Indeed, this leads to (a) replace a statistical model with a structure that mixes the model and the estimation procedure and (b) peak the new distribution by always choosing the most appropriate (local) value of the parameter. For a normal sample with unknown mean θ, this produces for instance to a joint normal distribution that is degenerate since

$\hat{f}(x)\propto f(x|\bar{x}).$

(For a single observation it is not even defined.) In a similar spirit, Rissanen defines this estimated model for dynamic data in a sequential manner, which means in the end that x1 is used n times, x2 n-1 times, and so on.., This asymmetry does not sound logical, especially when considering sufficiency.

…the misunderstanding that the more parameters there are in the model the better it is because it is closer to the truth’ and the truth’ obviously is not simple” J. Rissanen (p.38)

Another point of contention with the approach advocated in optimal estimation of parameters is the inherent discretisation of the parameter space, which seems to exclude large dimensional spaces and complex models. I somehow subscribe to the idea that a given sample (hence a given sample size) induces a maximum precision in the estimation that can be translated into using a finite number of parameter values, but the implementation suggested in the book is essentially unidimensional.
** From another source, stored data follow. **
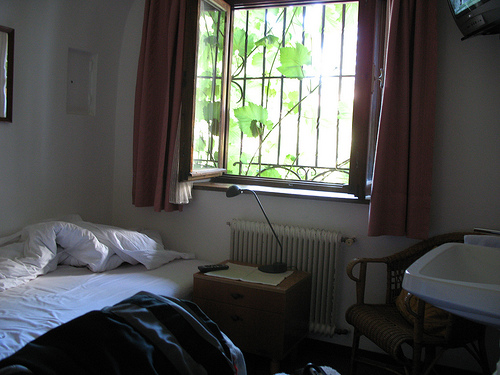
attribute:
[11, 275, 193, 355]
sheets — white 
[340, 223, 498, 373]
brown chair — wicker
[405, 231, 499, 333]
sink — white, porcelain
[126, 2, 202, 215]
curtains — brown 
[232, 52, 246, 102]
object — Black 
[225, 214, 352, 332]
radiator — white, steel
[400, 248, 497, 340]
sink — white 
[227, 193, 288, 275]
table lamp — metal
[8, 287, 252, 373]
blanket — blue 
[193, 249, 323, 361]
table — brown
I also find the notion of optimality inherent to the statistical part of optimal estimation of parameters quite tautological as it ends up being a target that leads to the maximum likelihood estimator (or its pseudo-Bayesian counterpart).
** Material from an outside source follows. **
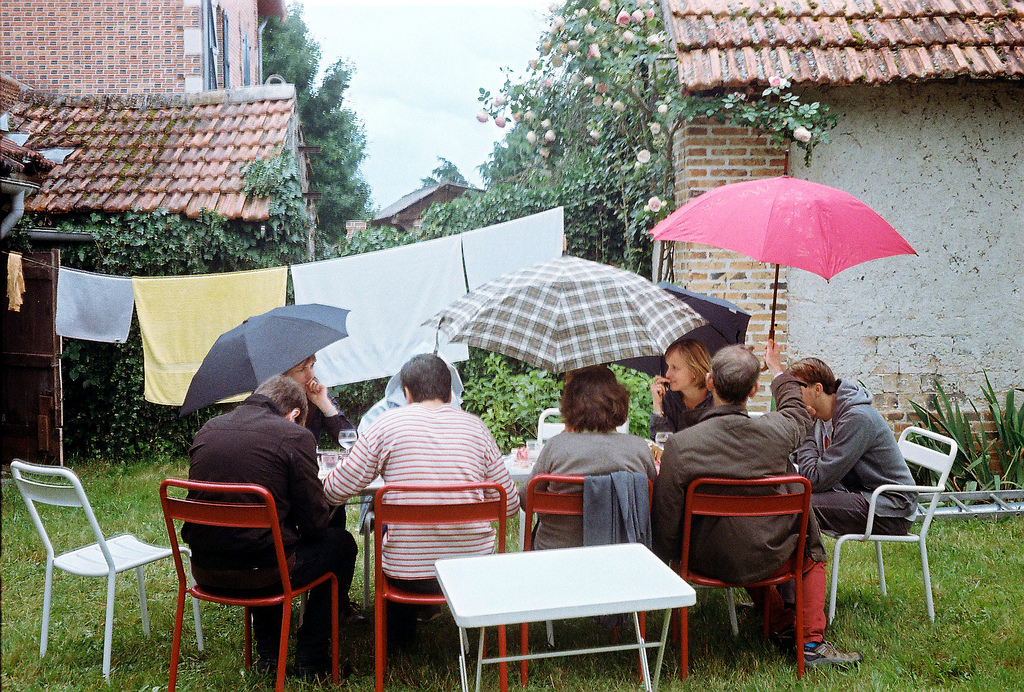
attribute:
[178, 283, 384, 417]
umbrella — open, black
The BIC criterion has neither information nor a probability theoretic interpretation, and it does not matter which measure for consistency is selected.” J. Rissanen (p.64)
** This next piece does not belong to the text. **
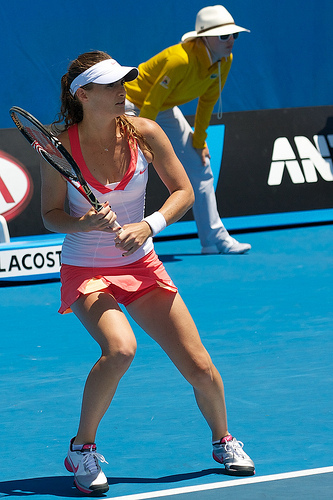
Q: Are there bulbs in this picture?
A: No, there are no bulbs.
The first part of the book is about coding and information theory; it amounts in my understanding to a justification of the Kullback-Leibler divergence, with an early occurrence (p.27) of the above estimation distribution. (The channel capacity is the normalising constant of this weird density.)

“…in hypothesis testing [where] the assumptions that the hypotheses are  `true’ has misguided the entire field by generating problems which do not exist and distorting rational solutions to problems that do exist.” J. Rissanen (p.41)

I have issues with the definition of confidence intervals as they rely on an implicit choice of a measure and have a constant coverage that decreases with the parameter dimension. This notion also seem to clash with the subsequent discretisation of the parameter space. Hypothesis testing à la Rissanen reduces to an assessment of a goodness of fit, again with fixed coverage properties. Interestingly, the acceptance and rejection regions are based on two quantities, the likelihood ratio and the KL distance (p. 96), which leads to a delayed decision if they do not agree wrt fixed bounds.

“A drawback of the prediction formulas is that they require the knowledge of the ARMA parameters.” J. Rissanen (p.141)

A final chapter on sequential (or dynamic) models reminded me that Rissanen was at the core of inventing variable order Markov chains. The remainder of this chapter provides some properties of the sequential normalised maximum likelihood estimator advocated by the author in the same spirit as the earlier versions.  The whole chapter feels (to me) somewhat disconnected from

In conclusion, Rissanen’s book is a definitely  interesting  entry on a perplexing vision of statistics. While I do not think it will radically alter our understanding and practice of statistics, it is worth perusing, if only to appreciate there are still people (far?) out there attempting to bring a new vision of the field.